FRAGMENTO>
------------------------------------
Desconozco en qué momento perdimos nuestro sentido de realidad o nuestro interés en ella, pero en algún momento se decidió que la realidad no era la única opción. Era posible, permisible e incluso deseable corregirla y aumentarla; podíamos sustituirla con un producto más agradable. Por desgracia ha llegado el tiempo de entender a la arquitectura y al entorno como empaque [packaging] y representación [playacting], como una manera de desconectarse de la realidad.
Lo anterior es el inicio de un texto publicado el 30 de marzo de 1997 en el New York Times y escrito por Ada Louise Huxtable con el título Living With the Fake, and Liking It. Para Huxtable, “las experiencias sustitutas y los escenarios sintéticos” se habían convertido en el modo de vida favorito en los Estados Unidos. Ya no era necesario distinguir entre lo real y lo falso y la realidad de mentiras, o real-fake como la llama en inglés, se había transformado en una forma de arte —si no es que, como bien se podría argumentar, así lo había sido desde el inicio de la historia del arte. Huxtable usaba como ejemplo la ciudad falsa más auténtica del mundo: Las Vegas, en especial una parte de la ciudad conocida como Fremont Street Experience. La calle Fremont original tuvo al primer hotel —el Nevada, en 1906— y fue la primera calle pavimentada, además del primer teléfono, el primer elevador, el primer semáforo y el primer casino alfombrado.
------------------------------------
LISTA DE ÍTEMS>

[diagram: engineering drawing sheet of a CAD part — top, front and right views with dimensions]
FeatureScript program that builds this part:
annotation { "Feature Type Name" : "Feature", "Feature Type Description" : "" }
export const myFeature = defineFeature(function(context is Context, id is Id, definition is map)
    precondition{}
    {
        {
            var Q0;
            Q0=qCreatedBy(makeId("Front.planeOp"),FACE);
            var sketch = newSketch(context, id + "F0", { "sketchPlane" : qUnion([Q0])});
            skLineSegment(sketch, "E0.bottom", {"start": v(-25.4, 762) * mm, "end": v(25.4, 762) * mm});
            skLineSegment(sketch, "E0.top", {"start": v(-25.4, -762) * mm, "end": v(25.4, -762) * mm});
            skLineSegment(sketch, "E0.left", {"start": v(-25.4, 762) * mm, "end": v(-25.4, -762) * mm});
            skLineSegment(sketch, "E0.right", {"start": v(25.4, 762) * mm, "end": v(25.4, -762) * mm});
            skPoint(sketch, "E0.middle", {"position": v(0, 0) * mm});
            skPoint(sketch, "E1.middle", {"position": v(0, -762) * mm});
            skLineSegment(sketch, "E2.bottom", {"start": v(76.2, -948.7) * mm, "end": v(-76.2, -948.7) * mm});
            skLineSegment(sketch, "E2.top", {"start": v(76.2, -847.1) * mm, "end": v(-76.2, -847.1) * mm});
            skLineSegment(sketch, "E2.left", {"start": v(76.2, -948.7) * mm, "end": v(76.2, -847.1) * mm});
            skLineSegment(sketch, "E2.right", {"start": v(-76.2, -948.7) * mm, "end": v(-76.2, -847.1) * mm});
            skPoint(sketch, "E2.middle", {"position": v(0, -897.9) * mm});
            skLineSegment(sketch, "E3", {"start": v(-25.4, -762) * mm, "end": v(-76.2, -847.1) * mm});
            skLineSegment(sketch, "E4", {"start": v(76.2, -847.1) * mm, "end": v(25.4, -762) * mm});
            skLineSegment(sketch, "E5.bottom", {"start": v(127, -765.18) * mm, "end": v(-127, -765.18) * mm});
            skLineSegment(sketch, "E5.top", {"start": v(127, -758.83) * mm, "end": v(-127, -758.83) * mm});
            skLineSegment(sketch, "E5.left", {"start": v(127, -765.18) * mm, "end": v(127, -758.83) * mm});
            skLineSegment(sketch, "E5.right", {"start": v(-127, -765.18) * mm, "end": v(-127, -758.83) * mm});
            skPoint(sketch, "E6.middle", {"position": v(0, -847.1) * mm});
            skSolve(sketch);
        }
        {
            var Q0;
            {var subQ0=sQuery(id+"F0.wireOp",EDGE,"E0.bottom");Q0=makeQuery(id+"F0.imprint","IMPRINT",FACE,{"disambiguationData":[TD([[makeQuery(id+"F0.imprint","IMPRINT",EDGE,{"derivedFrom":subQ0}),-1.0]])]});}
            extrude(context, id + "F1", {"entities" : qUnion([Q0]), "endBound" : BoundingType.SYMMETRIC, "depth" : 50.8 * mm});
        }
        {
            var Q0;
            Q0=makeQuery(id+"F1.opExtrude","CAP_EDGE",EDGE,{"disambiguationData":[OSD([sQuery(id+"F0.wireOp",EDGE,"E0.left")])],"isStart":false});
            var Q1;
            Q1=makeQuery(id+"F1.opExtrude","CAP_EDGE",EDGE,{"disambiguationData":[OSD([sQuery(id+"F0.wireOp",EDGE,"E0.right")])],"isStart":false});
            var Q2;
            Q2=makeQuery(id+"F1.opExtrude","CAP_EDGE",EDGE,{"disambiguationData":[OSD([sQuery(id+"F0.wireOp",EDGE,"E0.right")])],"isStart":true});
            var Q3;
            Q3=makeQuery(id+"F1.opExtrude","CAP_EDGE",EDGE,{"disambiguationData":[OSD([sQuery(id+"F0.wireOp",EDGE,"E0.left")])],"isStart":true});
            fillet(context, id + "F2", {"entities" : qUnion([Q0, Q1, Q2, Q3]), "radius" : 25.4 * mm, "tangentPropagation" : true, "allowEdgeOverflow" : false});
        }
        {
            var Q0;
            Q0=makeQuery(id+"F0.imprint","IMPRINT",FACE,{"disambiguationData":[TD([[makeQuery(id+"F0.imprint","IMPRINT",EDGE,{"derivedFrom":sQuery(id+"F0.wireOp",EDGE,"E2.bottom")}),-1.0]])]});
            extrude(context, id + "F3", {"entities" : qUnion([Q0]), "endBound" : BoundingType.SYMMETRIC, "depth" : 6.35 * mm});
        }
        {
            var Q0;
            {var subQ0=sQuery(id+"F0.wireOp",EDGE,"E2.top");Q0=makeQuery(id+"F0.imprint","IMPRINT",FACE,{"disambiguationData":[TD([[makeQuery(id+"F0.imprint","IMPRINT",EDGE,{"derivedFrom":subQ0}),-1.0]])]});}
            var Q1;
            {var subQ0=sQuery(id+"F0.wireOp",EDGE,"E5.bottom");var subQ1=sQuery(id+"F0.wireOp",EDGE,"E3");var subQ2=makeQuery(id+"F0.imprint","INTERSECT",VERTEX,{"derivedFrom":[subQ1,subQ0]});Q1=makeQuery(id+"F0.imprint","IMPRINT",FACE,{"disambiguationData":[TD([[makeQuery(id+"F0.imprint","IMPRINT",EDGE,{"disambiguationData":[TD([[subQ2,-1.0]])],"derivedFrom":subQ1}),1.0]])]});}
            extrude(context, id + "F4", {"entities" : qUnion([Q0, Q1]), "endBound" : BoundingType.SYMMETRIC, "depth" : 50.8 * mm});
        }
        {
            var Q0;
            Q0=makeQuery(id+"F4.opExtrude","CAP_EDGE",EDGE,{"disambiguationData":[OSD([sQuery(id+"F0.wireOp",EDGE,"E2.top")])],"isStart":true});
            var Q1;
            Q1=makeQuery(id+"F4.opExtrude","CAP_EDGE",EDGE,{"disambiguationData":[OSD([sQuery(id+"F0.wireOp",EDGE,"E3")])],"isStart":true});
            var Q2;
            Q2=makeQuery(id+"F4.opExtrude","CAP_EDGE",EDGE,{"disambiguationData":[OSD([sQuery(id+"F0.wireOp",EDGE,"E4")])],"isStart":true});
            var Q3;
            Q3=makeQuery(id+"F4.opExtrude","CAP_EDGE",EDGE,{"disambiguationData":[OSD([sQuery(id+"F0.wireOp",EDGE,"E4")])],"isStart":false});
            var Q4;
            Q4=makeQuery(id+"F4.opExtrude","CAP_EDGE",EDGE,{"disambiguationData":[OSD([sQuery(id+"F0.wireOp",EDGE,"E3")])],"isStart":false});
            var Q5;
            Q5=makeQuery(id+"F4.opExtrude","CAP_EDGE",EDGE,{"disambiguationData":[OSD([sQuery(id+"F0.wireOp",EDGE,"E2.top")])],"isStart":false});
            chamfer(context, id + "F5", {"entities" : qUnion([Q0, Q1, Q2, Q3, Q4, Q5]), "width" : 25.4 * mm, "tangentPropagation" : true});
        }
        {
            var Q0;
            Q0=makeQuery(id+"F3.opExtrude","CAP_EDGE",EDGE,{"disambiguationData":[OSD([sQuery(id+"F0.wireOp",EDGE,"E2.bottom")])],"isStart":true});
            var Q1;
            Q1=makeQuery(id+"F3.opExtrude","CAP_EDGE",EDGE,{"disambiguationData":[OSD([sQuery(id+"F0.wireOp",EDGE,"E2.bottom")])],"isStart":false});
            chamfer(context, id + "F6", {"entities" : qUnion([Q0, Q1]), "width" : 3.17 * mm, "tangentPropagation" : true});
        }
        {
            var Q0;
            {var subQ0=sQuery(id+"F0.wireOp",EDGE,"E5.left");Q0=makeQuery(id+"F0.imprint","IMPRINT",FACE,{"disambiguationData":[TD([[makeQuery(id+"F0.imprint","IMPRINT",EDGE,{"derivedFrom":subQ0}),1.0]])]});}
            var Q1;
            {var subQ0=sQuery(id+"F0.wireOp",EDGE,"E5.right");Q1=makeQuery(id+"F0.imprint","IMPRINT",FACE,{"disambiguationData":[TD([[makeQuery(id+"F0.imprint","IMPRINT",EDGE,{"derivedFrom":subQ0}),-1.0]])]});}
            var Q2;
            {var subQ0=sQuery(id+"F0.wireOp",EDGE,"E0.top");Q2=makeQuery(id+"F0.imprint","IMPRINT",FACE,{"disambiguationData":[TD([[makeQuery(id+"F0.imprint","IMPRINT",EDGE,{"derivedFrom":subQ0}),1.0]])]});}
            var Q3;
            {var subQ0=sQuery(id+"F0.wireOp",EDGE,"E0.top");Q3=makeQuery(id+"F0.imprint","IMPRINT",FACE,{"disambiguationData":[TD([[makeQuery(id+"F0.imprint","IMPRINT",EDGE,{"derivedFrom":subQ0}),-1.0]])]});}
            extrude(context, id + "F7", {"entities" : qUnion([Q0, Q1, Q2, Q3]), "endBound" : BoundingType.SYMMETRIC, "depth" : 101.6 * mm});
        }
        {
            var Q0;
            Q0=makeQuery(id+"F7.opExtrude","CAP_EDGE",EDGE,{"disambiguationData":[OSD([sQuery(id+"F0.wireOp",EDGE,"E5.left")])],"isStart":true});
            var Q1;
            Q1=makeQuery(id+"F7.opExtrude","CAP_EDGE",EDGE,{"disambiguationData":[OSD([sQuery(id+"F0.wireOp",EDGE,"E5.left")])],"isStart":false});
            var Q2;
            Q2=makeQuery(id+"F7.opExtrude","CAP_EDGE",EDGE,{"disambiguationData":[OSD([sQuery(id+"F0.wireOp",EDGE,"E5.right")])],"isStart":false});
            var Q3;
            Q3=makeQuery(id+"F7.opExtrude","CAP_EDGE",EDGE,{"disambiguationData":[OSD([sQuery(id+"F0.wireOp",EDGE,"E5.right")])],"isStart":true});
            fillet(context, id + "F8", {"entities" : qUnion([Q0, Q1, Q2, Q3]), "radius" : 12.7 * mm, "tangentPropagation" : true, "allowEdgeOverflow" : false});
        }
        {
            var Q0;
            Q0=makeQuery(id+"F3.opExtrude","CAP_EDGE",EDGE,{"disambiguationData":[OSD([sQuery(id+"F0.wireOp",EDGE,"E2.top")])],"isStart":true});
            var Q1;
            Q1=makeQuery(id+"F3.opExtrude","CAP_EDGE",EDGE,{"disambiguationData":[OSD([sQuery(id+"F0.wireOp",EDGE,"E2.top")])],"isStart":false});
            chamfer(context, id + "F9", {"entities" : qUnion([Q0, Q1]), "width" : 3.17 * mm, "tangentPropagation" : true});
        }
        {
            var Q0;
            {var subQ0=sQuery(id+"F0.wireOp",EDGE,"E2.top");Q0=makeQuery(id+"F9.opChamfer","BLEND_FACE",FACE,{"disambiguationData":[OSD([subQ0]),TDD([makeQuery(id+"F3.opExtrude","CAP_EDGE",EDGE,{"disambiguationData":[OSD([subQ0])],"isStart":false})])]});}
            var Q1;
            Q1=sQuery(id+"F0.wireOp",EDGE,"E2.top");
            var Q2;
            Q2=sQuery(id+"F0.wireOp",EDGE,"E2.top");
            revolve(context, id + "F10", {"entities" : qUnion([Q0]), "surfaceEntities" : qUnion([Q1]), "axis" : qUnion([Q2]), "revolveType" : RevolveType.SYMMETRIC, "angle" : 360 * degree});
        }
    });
------------------------------------
TAREAS DEL EJERCICIO>
[1] Reproduce sin cambios el tramo del fragmento que va desde "Desconozco en qué" hasta "de la realidad.".
[2] Traduce al inglés esta oración del fragmento: "Huxtable usaba como ejemplo la ciudad falsa más auténtica del mundo: Las Vegas, en especial una parte de la ciudad conocida como Fremont Street Experience."
[3] Según el fragmento, ¿cuál fue el primer hotel de la calle Fremont original y en qué año se abrió?
Los ítems no son necesarios para este ejercicio.

RESPUESTAS>
[1]
Desconozco en qué momento perdimos nuestro sentido de realidad o nuestro interés en ella, pero en algún momento se decidió que la realidad no era la única opción. Era posible, permisible e incluso deseable corregirla y aumentarla; podíamos sustituirla con un producto más agradable. Por desgracia ha llegado el tiempo de entender a la arquitectura y al entorno como empaque [packaging] y representación [playacting], como una manera de desconectarse de la realidad.

[2] Huxtable used as an example the most authentic fake city in the world: Las Vegas, especially a part of the city known as the Fremont Street Experience.

[3] El Nevada, en 1906.